Sometimes we get nervous calling people heroes who aren't part of the military or our local fire and police departments. And I would never want to minimize the heroic roles all of those folks play in our lives. They are heroic. But I looked up the definition of hero as I was writing this. I found this: a person who, in the opinion of others, has heroic qualities or has performed a heroic act and is regarded as a model or ideal.
I think the Meg Menzies story has affected so many because we hear a common calling, a golden-rule opportunity, to see heroism in places we ought to see it more. In a mother and a wife. In a runner. In a teacher and in a Christian. Meg Menzies has given us all the chance to see hero as something we can be, instead of something or someone we worship.
I've come to the conclusion that's exactly what I'm supposed to take from the tragic death of this wonderful lady. I hope and trust others have drawn their own conclusions, but this is mine. I believe Meg would have no interest in us pinning her picture on our wall in remembrance of a hero. I think her message is I've shown you what a hero is, now go be heroes to those who need them most. Go run - take care of yourself. Go build heroes out of your children, and out of those in your community who don't have near enough adults in their lives working to make them heroes. Go remind folks in your community doing seemingly ordinary things - that they are indeed heroes. You be the one to make sure they hear it before their run is cut short.
Last Saturday, I joined in a world-wide, virtual memorial run for Meg Menzies, even though I am not an avid runner. Unlike many who posted on social media, I loaded up my play list with music that would help guide my thoughts (although thanks to the input from many experienced runners I kept the volume lower than usual). At the end of my 8 mile run, and yes, I throw that in there as a bit of bragging, if only to impress myself, but at the end of that run my phone and music went dead. At the time, I thought it was a sign from a newborn angel not to focus on time and distance, since I was using my phone to track both, and that quiet was the better running ambiance.
I was wrong. At least partly.
When I went to the gym Monday I loaded that playlist back up where it cut off on Saturday. The first song that popped up was the only one I loaded Saturday that I had never heard before. I included it because of it's title. I'm convinced it cut off Saturday because I was exhausted at the end of my run when it would have played, and I would have never been touched by it like I was Monday.

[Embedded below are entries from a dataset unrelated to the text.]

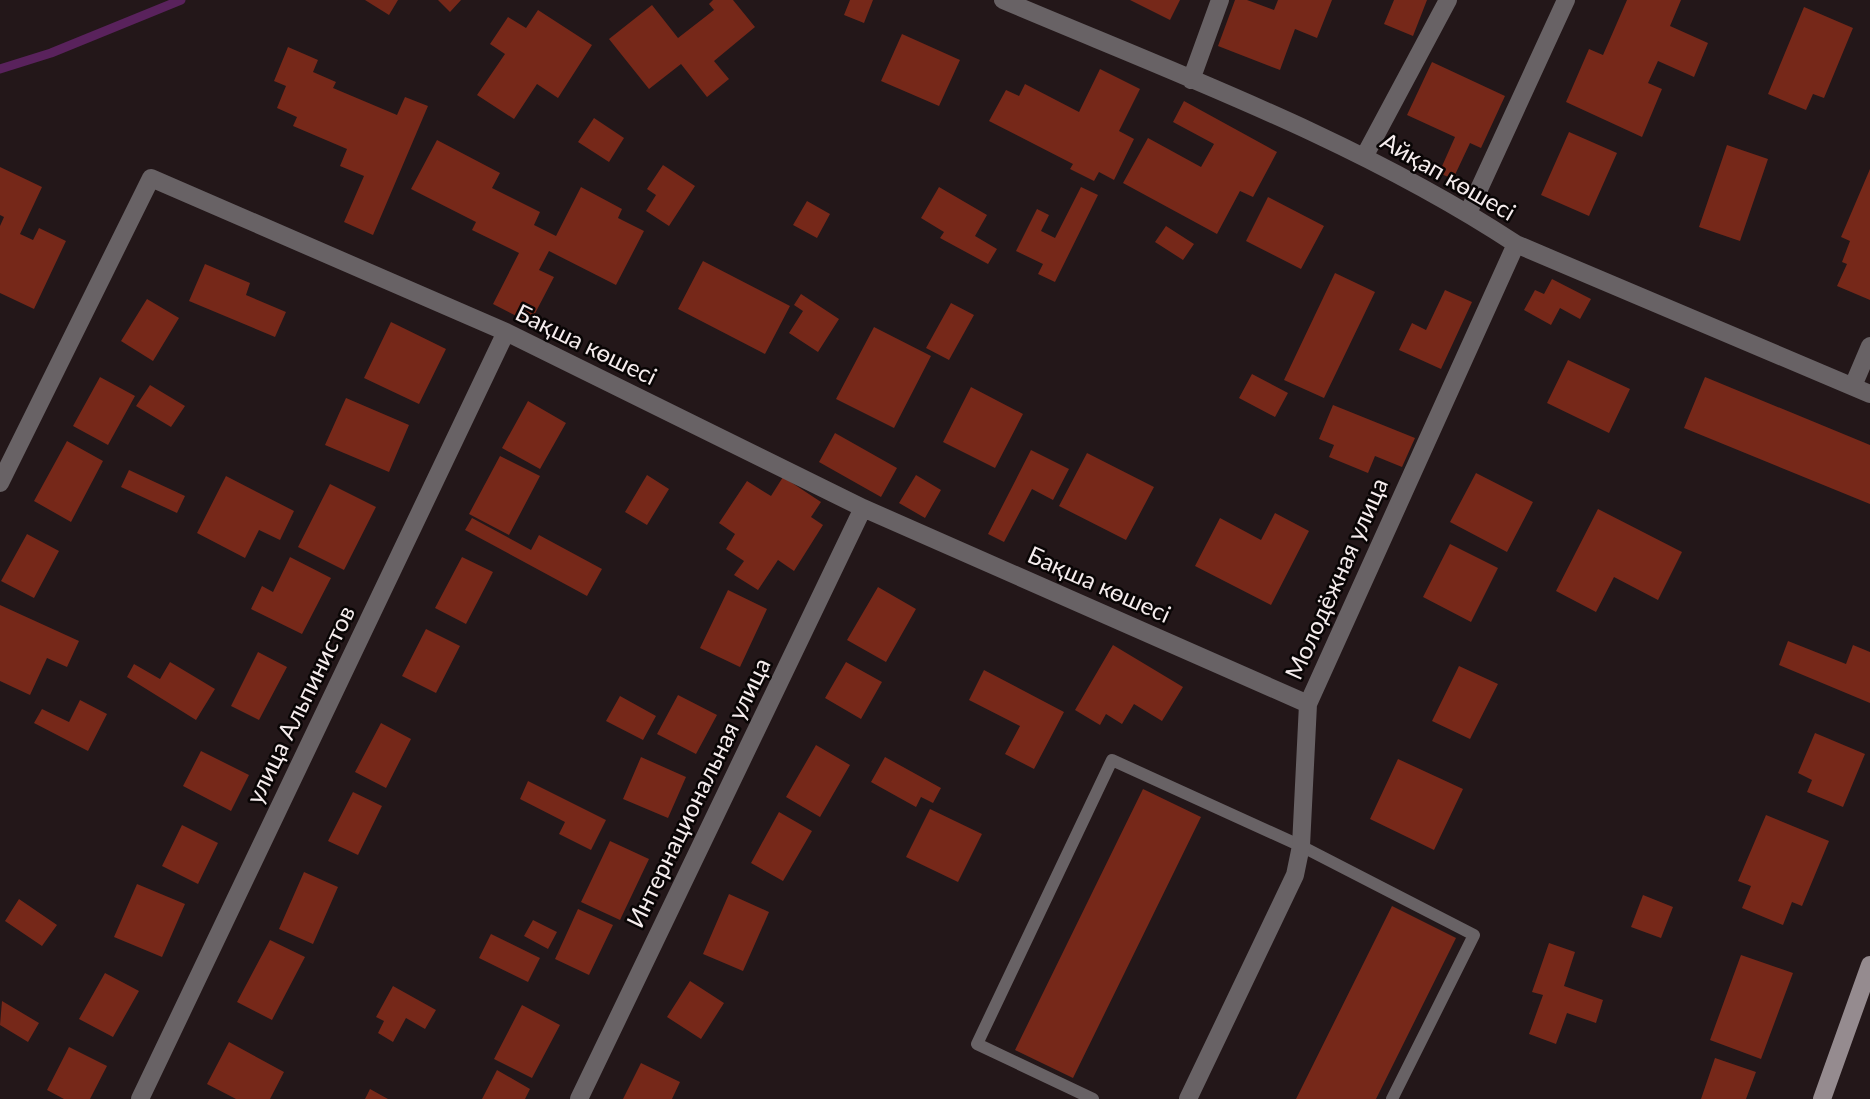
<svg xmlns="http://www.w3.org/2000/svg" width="1870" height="1099" viewBox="0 0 1870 1099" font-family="Lato,sans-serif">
  <rect width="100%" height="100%" fill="#231719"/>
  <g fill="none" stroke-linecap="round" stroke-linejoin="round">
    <path stroke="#59225c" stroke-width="9" d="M0,69L51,53L181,0"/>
  </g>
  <path fill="#762819" d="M365,0H398L389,15Z
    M438,0H461L450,12Z
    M713,0H733L755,27L714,61L729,79L707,97L681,64L649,89L609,39L652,5L678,38L714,10L709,4Z
    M850,0H873L864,23L844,15Z
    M1130,0H1180L1170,20Z
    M1235,0H1247L1274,10L1278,0H1332L1317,38L1295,29L1280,70L1218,46Z
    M1394,0H1427L1413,36L1384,24Z
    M1627,0H1681L1670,26L1708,43L1694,77L1658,61L1648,83L1662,89L1642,137L1566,102L1589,49L1603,55Z
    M1804,7L1853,28L1824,98L1813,94L1806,110L1768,94Z
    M538,10L592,45L558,98L537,84L514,119L477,95L505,54L490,44L508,17L526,28Z
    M902,34L960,60L939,106L881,81Z
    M288,47L318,60L313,72L336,82L333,88L397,115L405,97L428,106L373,235L344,222L364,176L340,166L347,149L293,126L297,117L277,108L286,86L274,81Z
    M1432,62L1505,96L1481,148L1470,143L1453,179L1439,173L1455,137L1407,115Z
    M1100,69L1140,89L1119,131L1134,139L1114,180L1099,172L1094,181L1070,169L1073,164L989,121L1006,90L1019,96L1025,84L1079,112Z
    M1184,101L1277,152L1253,197L1240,191L1217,234L1123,183L1148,138L1201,167L1214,144L1173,122Z
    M594,118L624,138L609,162L578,142Z
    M1569,132L1617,153L1589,216L1541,195Z
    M437,140L500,173L492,188L540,212L534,225L556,236L581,187L622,209L618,218L644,231L616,285L549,251L539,270L554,277L530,323L493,304L519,253L472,230L476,222L411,189Z
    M1727,145L1768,159L1740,241L1699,227Z
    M663,165L695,186L669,226L646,211L656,195L647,189Z
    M0,167L42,187L20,234L33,240L39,228L66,241L34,309L0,293V226L4,217L0,215Z
    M1870,169V300L1837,286L1847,264L1842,262L1850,241L1841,237Z
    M939,187L987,215L975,236L997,249L988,264L940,238L944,232L921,218Z
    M1081,187L1098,195L1055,282L1038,274L1043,264L1016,251L1037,209L1049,215L1041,231L1055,238Z
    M1268,197L1324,226L1301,269L1246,241Z
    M807,201L830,214L817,238L793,225Z
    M1166,226L1194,244L1183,260L1155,242Z
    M703,261L790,306L765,354L678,309Z
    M205,264L250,283L246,295L286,312L275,337L189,301Z
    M1335,273L1375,292L1324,398L1284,380Z
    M1552,279L1591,299L1580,319L1560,308L1551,325L1524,310L1535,290L1544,294Z
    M1445,290L1472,302L1441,369L1399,350L1412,323L1426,330Z
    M801,294L839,319L818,352L789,333L803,311L794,305Z
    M147,299L179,318L153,361L121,341Z
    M951,303L974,315L949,360L926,348Z
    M391,322L446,349L419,404L364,378Z
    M874,327L931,356L894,428L836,399Z
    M1568,360L1630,389L1609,433L1547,403Z
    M1252,374L1288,393L1275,417L1239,398Z
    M100,377L135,396L108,445L73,426Z
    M1705,377L1870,445V504L1684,428Z
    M150,385L185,406L171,427L136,406Z
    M971,387L1023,414L995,468L943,442Z
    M346,398L409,425L389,472L325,445Z
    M528,401L566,423L540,469L502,448Z
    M1333,405L1415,438L1402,467L1375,456L1368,473L1329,457L1334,445L1319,439Z
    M835,433L897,468L881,497L819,462Z
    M67,441L103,461L71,522L34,501Z
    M1031,450L1069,469L1053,500L1032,489L1004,542L988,534Z
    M1087,453L1154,487L1126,540L1059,506Z
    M500,456L540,476L509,535L469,514Z
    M129,470L185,496L177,513L121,487Z
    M1476,473L1533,502L1507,552L1450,522Z
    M647,475L669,489L647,525L625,512Z
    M916,475L941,490L925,518L899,503Z
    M226,476L294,511L280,540L259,530L245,558L197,533Z
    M783,477L821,502L811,517L823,525L794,571L778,560L758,590L734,575L744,561L726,549L735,534L719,523L747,481L771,496Z
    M330,484L376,507L344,570L298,547Z
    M1598,509L1682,552L1658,600L1614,577L1596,612L1556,591Z
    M1275,513L1309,531L1271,605L1195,566L1220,518L1261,540Z
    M472,518L531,550L539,535L602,569L587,596L465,530Z
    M27,534L59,551L34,598L1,581Z
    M1450,544L1498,568L1471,622L1423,597Z
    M290,557L331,578L302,634L251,609L262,586L273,592Z
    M462,557L493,572L466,624L435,608Z
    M878,587L916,609L886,662L847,640Z
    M728,590L767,609L740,667L700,648Z
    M0,605L79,641L67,667L47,658L30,695L0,681Z
    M426,629L460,646L436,693L402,676Z
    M1788,641L1846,664L1853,645L1870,652V703L1779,665Z
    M1113,645L1183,687L1162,721L1134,704L1122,724L1106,714L1100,725L1075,710Z
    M258,652L287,667L259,720L231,706Z
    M170,662L215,689L196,720L127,677L134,664L160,679Z
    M846,662L882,682L861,719L825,698Z
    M1459,666L1498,684L1470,739L1432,721Z
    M984,670L1064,712L1034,769L1005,754L1020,726L969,700Z
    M678,695L717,715L696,754L657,734Z
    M620,696L656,716L643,740L606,721Z
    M80,700L107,714L88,751L34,723L42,709L69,722Z
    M381,723L411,739L386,788L355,772Z
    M1815,733L1865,754L1843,807L1807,792L1812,780L1798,773Z
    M816,745L850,765L820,817L786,797Z
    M201,751L249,775L231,811L183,786Z
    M641,757L686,777L668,818L623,799Z
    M885,757L941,788L933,803L921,797L916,807L871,782Z
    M1398,759L1463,789L1434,850L1370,819Z
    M528,781L606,820L591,850L559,834L565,822L520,799Z
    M1143,789L1201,817L1073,1078L1015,1050Z
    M353,792L382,806L358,855L328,841Z
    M930,809L982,834L958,882L906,857Z
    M779,812L812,831L783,881L751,863Z
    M1766,815L1829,841L1802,906L1792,902L1783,925L1742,908L1751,886L1738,881Z
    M182,825L218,843L198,884L162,866Z
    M610,841L649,859L620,920L581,902Z
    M304,872L338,887L313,944L279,929Z
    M137,884L185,904L162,957L114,937Z
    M729,894L769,912L743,971L703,954Z
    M1643,895L1673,907L1661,938L1631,927Z
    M19,899L57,925L42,946L5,921Z
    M1392,906L1456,938L1376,1099H1296Z
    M578,909L613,925L589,975L555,959Z
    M533,920L557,932L548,949L524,936Z
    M491,934L540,958L528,982L479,958Z
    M270,940L305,957L272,1020L237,1002Z
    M1549,943L1575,952L1564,986L1603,1000L1596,1023L1567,1013L1556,1044L1529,1034L1543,995L1532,992Z
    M1741,955L1793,973L1761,1059L1710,1040Z
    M105,973L139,991L113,1037L79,1019Z
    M690,981L724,1003L701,1039L667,1017Z
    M393,986L436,1010L425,1029L406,1018L393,1042L378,1033L384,1021L376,1017Z
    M2,1001L39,1023L28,1042L0,1025Z
    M522,1005L560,1025L532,1078L494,1059Z
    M229,1042L284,1072L270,1099H236L207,1084Z
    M69,1047L107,1066L90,1099H64L47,1090Z
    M1715,1058L1756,1072L1746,1099H1701Z
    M641,1063L680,1082L672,1099H623Z
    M497,1070L530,1089L525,1099H482Z
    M370,1089L388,1099H365Z"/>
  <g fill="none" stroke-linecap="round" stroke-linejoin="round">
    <path stroke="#686265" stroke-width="12" d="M1093,1099L977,1044L1112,760L1301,846L1474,935L1392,1099"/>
    <path stroke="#686265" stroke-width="18" d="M1003,0C1175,73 1360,141 1516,244L1870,394
      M1191,80L1220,0
      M1364,157L1448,0
      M1468,213L1566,0
      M1853,386L1870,346
      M0,483L151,178L506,332L863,508L1308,704
      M140,1099L506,332
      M579,1099L863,508
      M1188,1099L1295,875L1301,846L1308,704L1516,244"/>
    <path stroke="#958b8f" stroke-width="18" d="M1822,1099L1870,965"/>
  </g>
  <g text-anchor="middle" stroke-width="5" stroke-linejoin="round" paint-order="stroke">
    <g font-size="24" fill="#f5eced" stroke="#090505">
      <text transform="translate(1448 177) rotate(30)" y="8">Айқап көшесі</text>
      <text transform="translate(586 345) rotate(26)" y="8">Бақша көшесі</text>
      <text transform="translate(1337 579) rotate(-66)" y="8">Молодёжная улица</text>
      <text transform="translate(1099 585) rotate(24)" y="8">Бақша көшесі</text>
      <text transform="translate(301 705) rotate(-64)" y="8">улица Альпинистов</text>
      <text transform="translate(699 793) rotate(-64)" y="8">Интернациональная улица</text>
    </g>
  </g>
</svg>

I've included the song and its lyrics below. I don't know if it will touch you like it did me, or more importantly if you'll accept it as the same level of challenge as I have accepted it. But I've written this post as a reminder to myself that many of the stories being told about Meg Menzies are of a young lady who devoted much of her life to keeping this world moving forward, and in a beautiful direction. In reflecting on her death, I've concluded I can get stuck admiring all she did, or take hold of the baton and pick up where she left off. Maybe I can help make Meg's last race a relay. One that never ends.